## SELECTED PASSAGE:
Synchronization Flow

Key Point: Effects need read-modify-write access (e.g., blur, ripple effects read neighboring pixels), so memcpy ensures they see a consistent previous frame.

Performance Impact

LEDs Buffer Size memcpy Time % of 60fps Frame
1,000 3 KB 10 µs 0.06%
5,000 15 KB 50 µs 0.3%
10,000 30 KB 100 µs 0.6%
20,000 60 KB 200 µs 1.2%

Conclusion: Double buffering overhead is negligible (<1% for typical setups).

Performance Budget at 60fps

Per-Frame Time Budget (16.66ms)

gantt
    title Core 0 Timeline (Effect Task)
    dateFormat X
    axisFormat %L

    section WiFi Bursts
    WiFi burst 1    :0, 200
    WiFi burst 2    :5000, 100
    WiFi burst 3    :12000, 150

    section Effect Computation
    memcpy          :500, 100
    Compute effects :600, 14000
    Swap pointers   :14600, 10

    section Idle
    Available       :200, 300
    Available       :14610, 1390
gantt
    title Core 1 Timeline (Driver + SvelteKit)

## SUPPLIED ENTRIES:
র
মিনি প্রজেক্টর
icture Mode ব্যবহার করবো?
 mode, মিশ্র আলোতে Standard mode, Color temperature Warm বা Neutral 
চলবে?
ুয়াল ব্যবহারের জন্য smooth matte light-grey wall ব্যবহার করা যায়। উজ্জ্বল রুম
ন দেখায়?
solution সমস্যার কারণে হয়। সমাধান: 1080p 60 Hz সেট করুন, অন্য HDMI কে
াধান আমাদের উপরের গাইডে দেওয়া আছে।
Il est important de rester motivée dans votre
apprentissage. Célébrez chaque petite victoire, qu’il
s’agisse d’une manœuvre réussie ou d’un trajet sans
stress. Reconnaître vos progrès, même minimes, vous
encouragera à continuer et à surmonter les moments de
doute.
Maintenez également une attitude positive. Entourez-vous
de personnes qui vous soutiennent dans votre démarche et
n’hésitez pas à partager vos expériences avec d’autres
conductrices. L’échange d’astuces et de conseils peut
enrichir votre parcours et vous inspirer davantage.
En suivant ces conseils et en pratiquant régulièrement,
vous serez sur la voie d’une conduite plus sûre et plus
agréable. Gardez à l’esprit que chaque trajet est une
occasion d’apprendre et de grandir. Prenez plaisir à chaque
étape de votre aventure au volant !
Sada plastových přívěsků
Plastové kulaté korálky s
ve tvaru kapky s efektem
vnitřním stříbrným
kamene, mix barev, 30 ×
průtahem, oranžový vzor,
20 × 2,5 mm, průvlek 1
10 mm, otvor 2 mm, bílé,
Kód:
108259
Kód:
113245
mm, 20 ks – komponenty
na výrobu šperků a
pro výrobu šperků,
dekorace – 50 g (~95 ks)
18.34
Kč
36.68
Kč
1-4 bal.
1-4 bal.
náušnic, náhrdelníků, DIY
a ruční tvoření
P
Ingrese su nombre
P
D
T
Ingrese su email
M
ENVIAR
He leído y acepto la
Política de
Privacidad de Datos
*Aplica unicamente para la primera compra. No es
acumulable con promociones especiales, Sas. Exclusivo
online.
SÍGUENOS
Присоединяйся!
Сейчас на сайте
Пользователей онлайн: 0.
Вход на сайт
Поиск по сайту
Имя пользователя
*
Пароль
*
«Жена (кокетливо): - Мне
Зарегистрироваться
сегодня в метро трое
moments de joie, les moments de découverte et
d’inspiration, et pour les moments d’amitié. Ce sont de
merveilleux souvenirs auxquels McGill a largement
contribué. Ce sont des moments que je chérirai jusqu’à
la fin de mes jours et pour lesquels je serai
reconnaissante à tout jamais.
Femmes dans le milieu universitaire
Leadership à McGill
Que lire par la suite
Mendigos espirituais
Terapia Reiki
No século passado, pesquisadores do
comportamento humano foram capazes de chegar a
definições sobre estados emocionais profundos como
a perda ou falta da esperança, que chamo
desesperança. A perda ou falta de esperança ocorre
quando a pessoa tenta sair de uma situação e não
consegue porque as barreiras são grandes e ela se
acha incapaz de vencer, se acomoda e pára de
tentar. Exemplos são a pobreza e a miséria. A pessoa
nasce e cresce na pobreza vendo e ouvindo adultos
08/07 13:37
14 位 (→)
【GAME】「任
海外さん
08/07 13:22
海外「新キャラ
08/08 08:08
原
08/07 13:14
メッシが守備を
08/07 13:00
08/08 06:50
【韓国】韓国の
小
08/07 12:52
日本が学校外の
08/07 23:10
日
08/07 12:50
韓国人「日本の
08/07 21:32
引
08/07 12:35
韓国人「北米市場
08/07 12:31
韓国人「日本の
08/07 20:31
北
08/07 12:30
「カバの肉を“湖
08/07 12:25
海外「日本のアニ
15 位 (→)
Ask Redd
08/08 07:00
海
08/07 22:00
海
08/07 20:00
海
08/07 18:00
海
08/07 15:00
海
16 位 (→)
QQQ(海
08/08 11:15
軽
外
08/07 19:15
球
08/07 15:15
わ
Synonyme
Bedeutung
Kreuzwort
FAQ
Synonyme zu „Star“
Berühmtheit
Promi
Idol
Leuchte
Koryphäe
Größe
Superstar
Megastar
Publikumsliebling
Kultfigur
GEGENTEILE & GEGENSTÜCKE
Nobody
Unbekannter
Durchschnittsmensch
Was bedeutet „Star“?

## YOUR TASKS:
**a)** Duplicate the LED double-buffering text, everything from "Performance Impact" down to "Time Budget (16.66ms)".
**b)** Please write the next part of the LED double-buffering text, picking up after its last line.

## OUTPUTS BY TASK:
**a)**
Performance Impact

LEDs Buffer Size memcpy Time % of 60fps Frame
1,000 3 KB 10 µs 0.06%
5,000 15 KB 50 µs 0.3%
10,000 30 KB 100 µs 0.6%
20,000 60 KB 200 µs 1.2%

Conclusion: Double buffering overhead is negligible (<1% for typical setups).

Performance Budget at 60fps

Per-Frame Time Budget (16.66ms)

**b)**
    dateFormat X
    axisFormat %L

    section Driver Task
    Capture pointer :0, 10
    Send via DMA    :10, 3000

    section SvelteKit
    Process WebSocket :3000, 2000
    JSON serialize    :5000, 1000

    section Driver Task
    Capture pointer :6000, 10
    Send via DMA    :6010, 3000

    section Idle
    Available       :9010, 7656

Overhead Analysis

Source Light Load Heavy Load Peak (Flash Write)
WiFi preemption 0.5-1ms (3-6%) 2-5ms (12-30%) 300ms (WiFi scan)
SvelteKit 0.5-2ms (on Core 1) 2-3ms (on Core 1) 5ms
Double buffer memcpy 0.1ms (0.6%) 0.1ms (0.6%) 0.1ms
Mutex locks 0.02ms (0.1%) 0.02ms (0.1%) 0.02ms
Total 1-3ms (6-18%) 4-8ms (24-48%) Flash: user-triggered

Result:

  • ✅ 60fps sustained during normal operation
  • ✅ 52-60fps during heavy WiFi/UI activity
  • ✅ No stutter during UI interaction

Configuration

Enabling Double Buffering

Double buffering is automatically enabled when PSRAM is detected:

// In PhysicalLayer::setup()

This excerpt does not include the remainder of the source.